The average high-frequency trading algorithm can process trade orders in under 400 microseconds, which is 1,000 times faster than the blink of an eye. Survival in an industry where every fraction of a second matters means high-frequency trading (HFT) firms must exploit even the slightest speed advantages to gain an edge over the competition.
Minimizing system latency has become the primary way to achieve these slight accelerations in transaction speed, causing high-frequency traders to spend heavily on the fastest computing technologies and data center real estate in close proximity to exchanges. This co-location of an HFT firm’s supercomputers in the same data center as exchange servers helps traders achieve the fastest possible processing speeds and quickly use data-driven decision-making to turn a profit.
Positioning their equipment just a few feet of cable away from exchange servers enables HFT firms to capture the most up-to-date market pricing a few milliseconds before the rest of the investing community. This real-time insight into market dynamics offers traders a distinct advantage as they are able to analyze and react to the current state of the market long – actually, a few of milliseconds – before everyone else.
Co-location has become a lucrative proposition for exchanges, who charge HFT firms exorbitant rental rates for low-latency positions in their data centers. This insatiable demand for data center space is the primary reason why many stock exchanges are rapidly expanding the size of their data centers. For example, while the old New York Stock Exchange building was only 46,000 square feet, the new data center in New Jersey sprawls over 400,000 square feet and features 60,000 square feet of co-location space for low-latency trading opportunities by hedge funds and investment firms.
If a millisecond of trade delay seems insignificant, consider this example from the South African Financial Markets Journal: A trader in Sandton, a town just down the road from the Johannesburg Stock Exchange (JSE), could receive packets of updated trading pricing and volume data in as little as 2.7 milliseconds. Conversely, a trader located in Cape Town, almost 900 miles away from the JSE, wouldn’t receive that same packet of information for approximately 20 milliseconds. Simply because of geographical proximity to the exchange platform, the trader in Sandton will have a 17.3 millisecond advantage over the trader in Cape Town.
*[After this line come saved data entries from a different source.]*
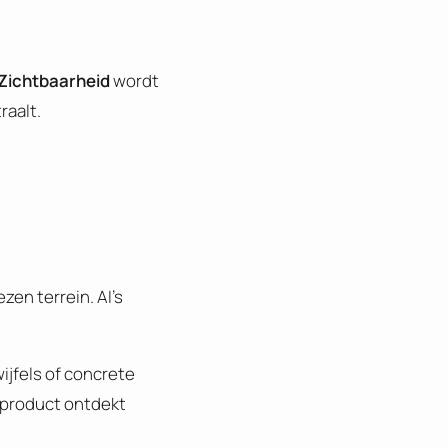
Zichtbaarheid
wordt
raalt.
en terrein. AI’s
ijfels of concrete
e product ontdekt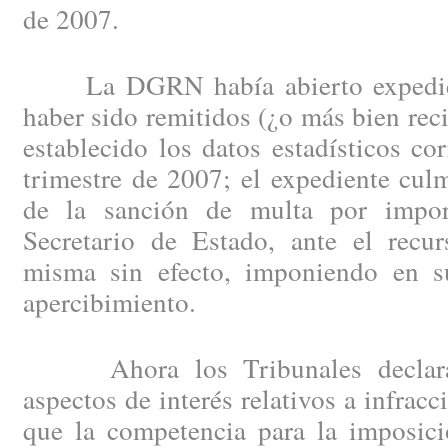
de 2007.
La DGRN había abierto expedien
haber sido remitidos (¿o más bien reci
establecido los datos estadísticos cor
trimestre de 2007; el expediente cul
de la sanción de multa por impo
Secretario de Estado, ante el recur
misma sin efecto, imponiendo en s
apercibimiento.
Ahora los Tribunales declaran,
aspectos de interés relativos a infrac
que la competencia para la imposici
In the high-speed world of HFT, this advantage could render the Cape Town trader’s information extremely outdated and potentially useless.
There are challenges to co-location particularly for the smaller HFT houses. Cost is a chief obstacle, as exchanges continually increase rates for co-location space, particularly in big cities close to exchanges where data center space is at a premium. Sourcing, deploying, and maintaining the data infrastructures involved with co-location are sometimes outside the budget and expertise of smaller HFT firms, as is the complexity of managing the availability and security of such business-critical equipment off-site.
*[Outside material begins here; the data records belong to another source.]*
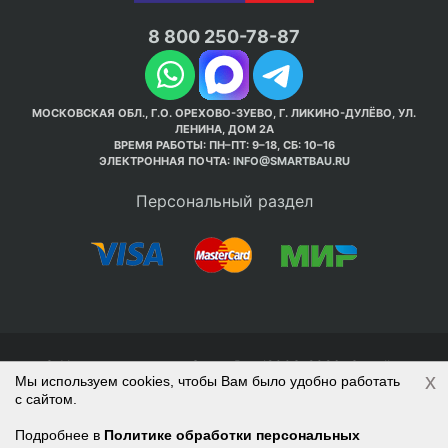
8 800 250-78-87
МОСКОВСКАЯ ОБЛ., Г.О. ОРЕХОВО-ЗУЕВО, Г. ЛИКИНО-ДУЛЁВО, УЛ.
ЛЕНИНА, ДОМ 2А
ВРЕМЯ РАБОТЫ: ПН–ПТ: 9–18, СБ: 10–16
ЭЛЕКТРОННАЯ ПОЧТА:
INFO@SMARTBAU.RU
Персональный раздел
© Интернет-магазин Smart Bau ’2003-2026. Стройте
x
Мы используем cookies, чтобы Вам было удобно работать
правильно с 1-го раза.
с сайтом.
Политика обработки персональных данных
Наверх
Войти
Регистрация
Подробнее в
Политике обработки персональных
However, hardware solutions are available now which are optimized for easy co-location data center deployments. Server configurations that are right-sized to fit the standard power capacities of most exchange co-location facilities and have a small footprint to economize on space help reduce the costs and complexity of co-location deployments, while ample processing power adds to the fight against system latency.
Rapidly advancing computing and connectivity technologies are permanently altering the trading landscape – from open outcry to quiet automation, from men to machines. In this environment of ever-increasing trading speeds, HFT firms must find ways to compete more intelligently while also reducing the costs and complexity of their IT infrastructure. Co-location is an essential component of infrastructure strategy as firms seek to exploit microsecond latency advantages to help them succeed in today’s increasingly competitive financial markets.